REQUIRED ACTION
Copy out the text from each data entry below, keeping every line word for word and in the same order. Leave the pictures themselves out of your answer.

Dataset entries:

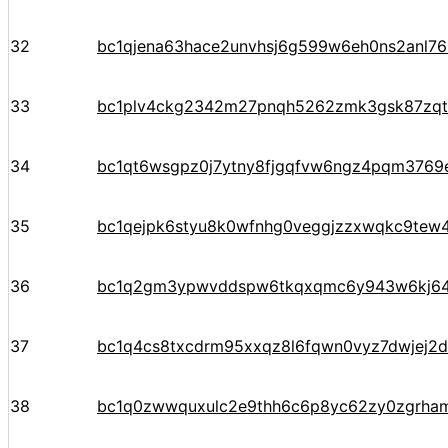
32
bc1qjena63hace2unvhsj6g599w6eh0ns2anl76
33
bc1plv4ckg2342m27pnqh5262zmk3gsk87zqt
34
bc1qt6wsgpz0j7ytny8fjgqfvw6ngz4pqm3769e
35
bc1qejpk6styu8k0wfnhg0veggjzzxwqkc9tew
36
bc1q2gm3ypwvddspw6tkqxqmc6y943w6kj6
37
bc1q4cs8txcdrm95xxqz8l6fqwn0vyz7dwjej2d
38
bc1q0zwwquxulc2e9thh6c6p8yc62zy0zgrha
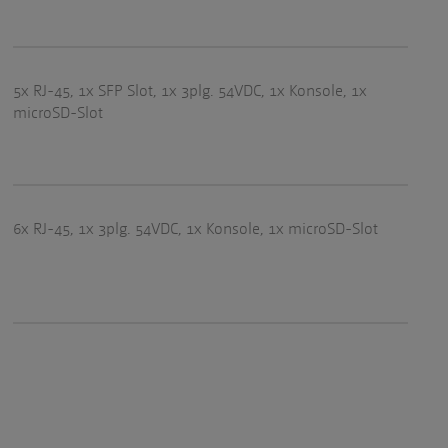
5x RJ-45, 1x SFP Slot, 1x 3plg. 54VDC, 1x Konsole, 1x
microSD-Slot
6x RJ-45, 1x 3plg. 54VDC, 1x Konsole, 1x microSD-Slot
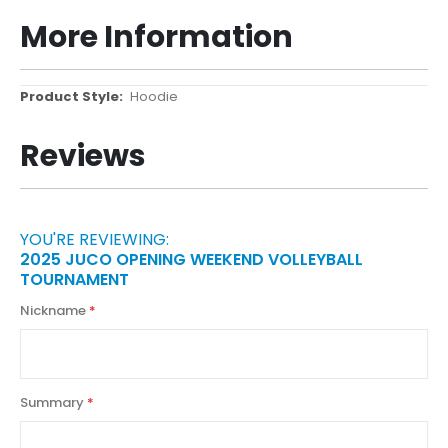
More Information
More
Hoodie
Information
Reviews
YOU'RE REVIEWING:
2025 JUCO OPENING WEEKEND VOLLEYBALL
TOURNAMENT
Nickname
Summary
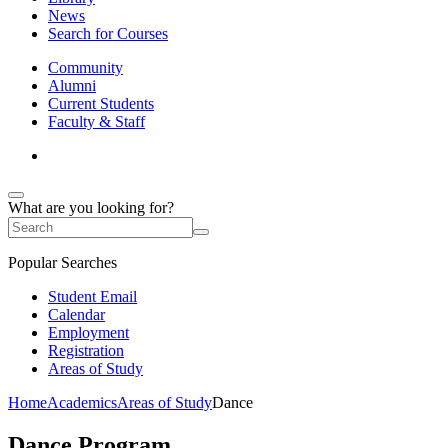
News
Search for Courses
Community
Alumni
Current Students
Faculty & Staff
What are you looking for?
Popular Searches
Student Email
Calendar
Employment
Registration
Areas of Study
Home
Academics
Areas of Study
Dance
Dance Program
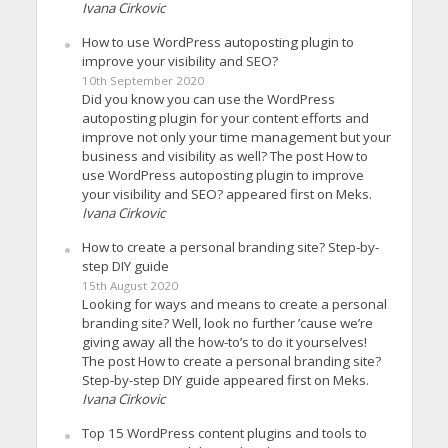
Ivana Cirkovic
How to use WordPress autoposting plugin to
improve your visibility and SEO?
10th September 2020
Did you know you can use the WordPress
autoposting plugin for your content efforts and
improve not only your time management but your
business and visibility as well? The post How to
use WordPress autoposting plugin to improve
your visibility and SEO? appeared first on Meks.
Ivana Cirkovic
How to create a personal branding site? Step-by-
step DIY guide
15th August 2020
Looking for ways and means to create a personal
branding site? Well, look no further ’cause we’re
giving away all the how-to’s to do it yourselves!
The post How to create a personal branding site?
Step-by-step DIY guide appeared first on Meks.
Ivana Cirkovic
Top 15 WordPress content plugins and tools to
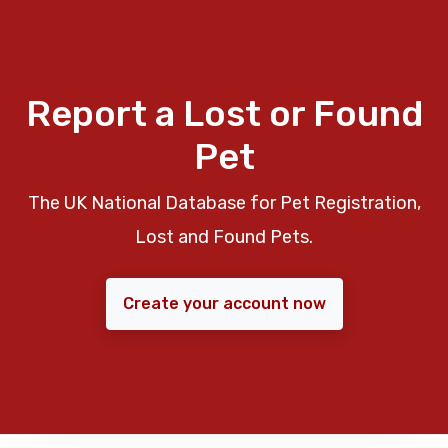
Report a Lost or Found
Pet
The UK National Database for Pet Registration,
Lost and Found Pets.
Create your account now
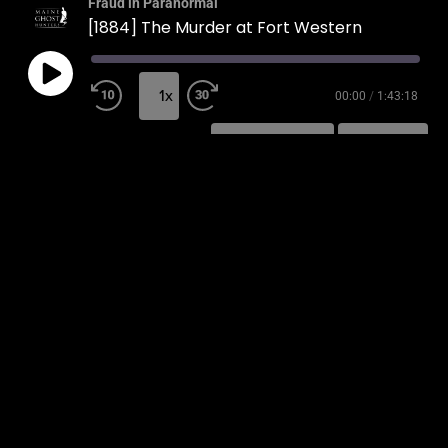
Fraud in Paranormal
[1884] The Murder at Fort Western
1x
00:00
/
1:43:18
SUBSCRIBE
SHARE
SHARE
RSS FEED
LINK
EMBED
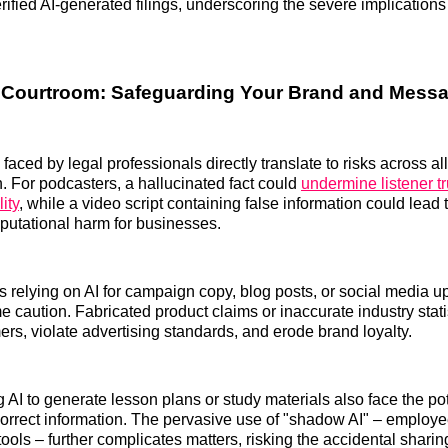
rified AI-generated filings, underscoring the severe implication
 Courtroom: Safeguarding Your Brand and Mess
aced by legal professionals directly translate to risks across all
n. For podcasters, a hallucinated fact could
undermine listener t
ity
, while a video script containing false information could lead 
reputational harm for businesses.
 relying on AI for campaign copy, blog posts, or social media 
e caution. Fabricated product claims or inaccurate industry stati
rs, violate advertising standards, and erode brand loyalty.
 AI to generate lesson plans or study materials also face the pot
orrect information. The pervasive use of "shadow AI" – employ
ools – further complicates matters, risking the accidental sharing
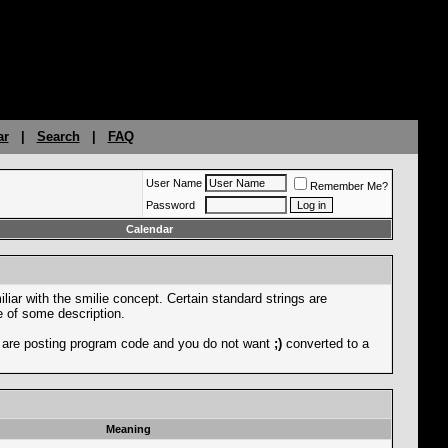
ar
|
Search
|
FAQ
User Name
Remember Me?
Password
Calendar
liar with the smilie concept. Certain standard strings are
ce of some description.
you are posting program code and you do not want
;)
converted to a
Meaning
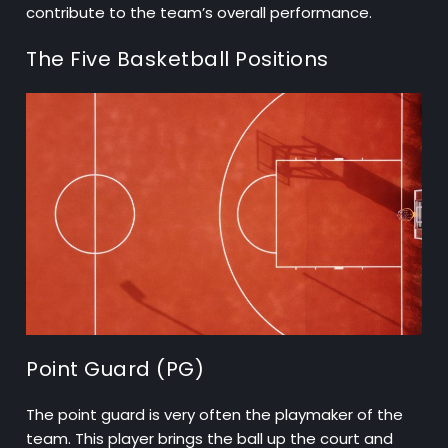
contribute to the team’s overall performance.
The Five Basketball Positions
Point Guard (PG)
The point guard is very often the playmaker of the
team. This player brings the ball up the court and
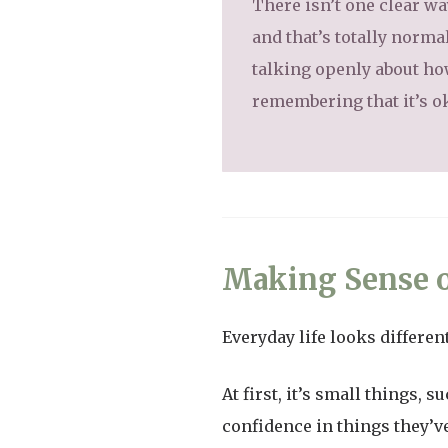
There isn’t one clear wa
and that’s totally norma
talking openly about ho
remembering that it’s o
Making Sense o
Everyday life looks differe
At first, it’s small things,
confidence in things they’ve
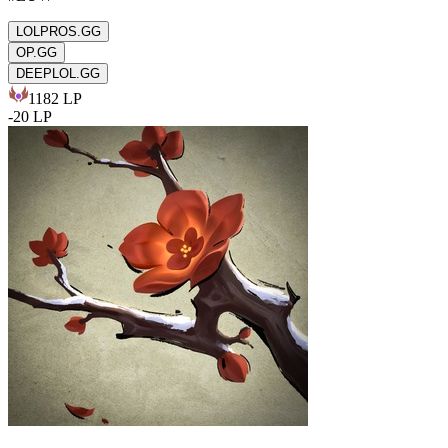
LOLPROS.GG
OP.GG
DEEPLOL.GG
1182
LP
-
20
LP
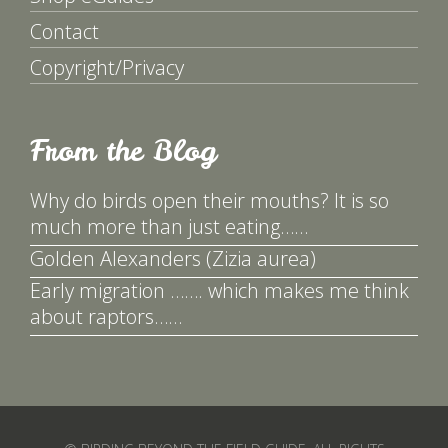
Contact
Copyright/Privacy
From the Blog
Why do birds open their mouths? It is so
much more than just eating……
Golden Alexanders (Zizia aurea)
Early migration ……. which makes me think
about raptors……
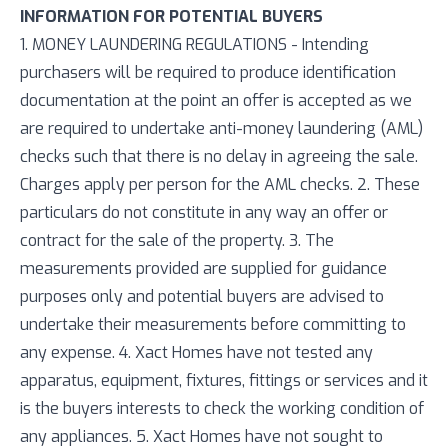
INFORMATION FOR POTENTIAL BUYERS
1. MONEY LAUNDERING REGULATIONS - Intending
purchasers will be required to produce identification
documentation at the point an offer is accepted as we
are required to undertake anti-money laundering (AML)
checks such that there is no delay in agreeing the sale.
Charges apply per person for the AML checks. 2. These
particulars do not constitute in any way an offer or
contract for the sale of the property. 3. The
measurements provided are supplied for guidance
purposes only and potential buyers are advised to
undertake their measurements before committing to
any expense. 4. Xact Homes have not tested any
apparatus, equipment, fixtures, fittings or services and it
is the buyers interests to check the working condition of
any appliances. 5. Xact Homes have not sought to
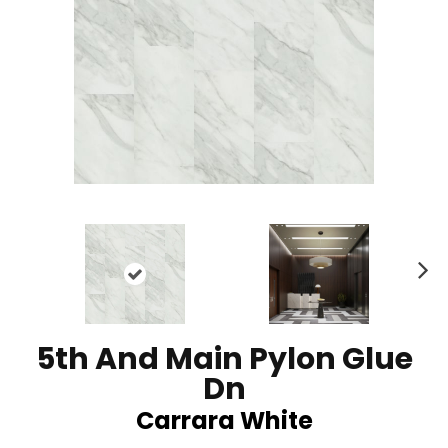
N
ex
t
5th And Main Pylon Glue
Dn
Carrara White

SOLUTION
32
bc1qjena63hace2unvhsj6g599w6eh0ns2anl76
33
bc1plv4ckg2342m27pnqh5262zmk3gsk87zqt
34
bc1qt6wsgpz0j7ytny8fjgqfvw6ngz4pqm3769e
35
bc1qejpk6styu8k0wfnhg0veggjzzxwqkc9tew
36
bc1q2gm3ypwvddspw6tkqxqmc6y943w6kj6
37
bc1q4cs8txcdrm95xxqz8l6fqwn0vyz7dwjej2d
38
bc1q0zwwquxulc2e9thh6c6p8yc62zy0zgrha
5x RJ-45, 1x SFP Slot, 1x 3plg. 54VDC, 1x Konsole, 1x
microSD-Slot
6x RJ-45, 1x 3plg. 54VDC, 1x Konsole, 1x microSD-Slot
More Information
More
Hoodie
Information
Reviews
YOU'RE REVIEWING:
2025 JUCO OPENING WEEKEND VOLLEYBALL
TOURNAMENT
Nickname
Summary
News
Search for Courses
Community
Alumni
Current Students
Faculty & Staff
What are you looking for?
Popular Searches
Student Email
Calendar
Employment
Registration
Areas of Study
Home
Academics
Areas of Study
Dance
Dance Program
Ivana Cirkovic
How to use WordPress autoposting plugin to
improve your visibility and SEO?
10th September 2020
Did you know you can use the WordPress
autoposting plugin for your content efforts and
improve not only your time management but your
business and visibility as well? The post How to
use WordPress autoposting plugin to improve
your visibility and SEO? appeared first on Meks.
Ivana Cirkovic
How to create a personal branding site? Step-by-
step DIY guide
15th August 2020
Looking for ways and means to create a personal
branding site? Well, look no further ’cause we’re
giving away all the how-to’s to do it yourselves!
The post How to create a personal branding site?
Step-by-step DIY guide appeared first on Meks.
Ivana Cirkovic
Top 15 WordPress content plugins and tools to
Report a Lost or Found
Pet
The UK National Database for Pet Registration,
Lost and Found Pets.
Create your account now
Fraud in Paranormal
[1884] The Murder at Fort Western
1x
00:00
/
1:43:18
SUBSCRIBE
SHARE
SHARE
RSS FEED
LINK
EMBED
rified AI-generated filings, underscoring the severe implication
 Courtroom: Safeguarding Your Brand and Mess
aced by legal professionals directly translate to risks across all
n. For podcasters, a hallucinated fact could
undermine listener t
ity
, while a video script containing false information could lead 
reputational harm for businesses.
 relying on AI for campaign copy, blog posts, or social media 
e caution. Fabricated product claims or inaccurate industry stati
rs, violate advertising standards, and erode brand loyalty.
 AI to generate lesson plans or study materials also face the pot
orrect information. The pervasive use of "shadow AI" – employ
ools – further complicates matters, risking the accidental sharing
ar
|
Search
|
FAQ
User Name
Remember Me?
Password
Calendar
liar with the smilie concept. Certain standard strings are
ce of some description.
you are posting program code and you do not want
;)
converted to a
Meaning
contribute to the team’s overall performance.
The Five Basketball Positions
Point Guard (PG)
The point guard is very often the playmaker of the
team. This player brings the ball up the court and
There isn’t one clear wa
and that’s totally norma
talking openly about ho
remembering that it’s o
Making Sense o
Everyday life looks differe
At first, it’s small things,
confidence in things they’ve
LOLPROS.GG
OP.GG
DEEPLOL.GG
1182
LP
-
20
LP
Contact
Copyright/Privacy
From the Blog
Why do birds open their mouths? It is so
much more than just eating……
Golden Alexanders (Zizia aurea)
Early migration ……. which makes me think
about raptors……
INFORMATION FOR POTENTIAL BUYERS
1. MONEY LAUNDERING REGULATIONS - Intending
purchasers will be required to produce identification
documentation at the point an offer is accepted as we
are required to undertake anti-money laundering (AML)
checks such that there is no delay in agreeing the sale.
Charges apply per person for the AML checks. 2. These
particulars do not constitute in any way an offer or
contract for the sale of the property. 3. The
measurements provided are supplied for guidance
purposes only and potential buyers are advised to
undertake their measurements before committing to
any expense. 4. Xact Homes have not tested any
apparatus, equipment, fixtures, fittings or services and it
is the buyers interests to check the working condition of
any appliances. 5. Xact Homes have not sought to
N
ex
t
5th And Main Pylon Glue
Dn
Carrara White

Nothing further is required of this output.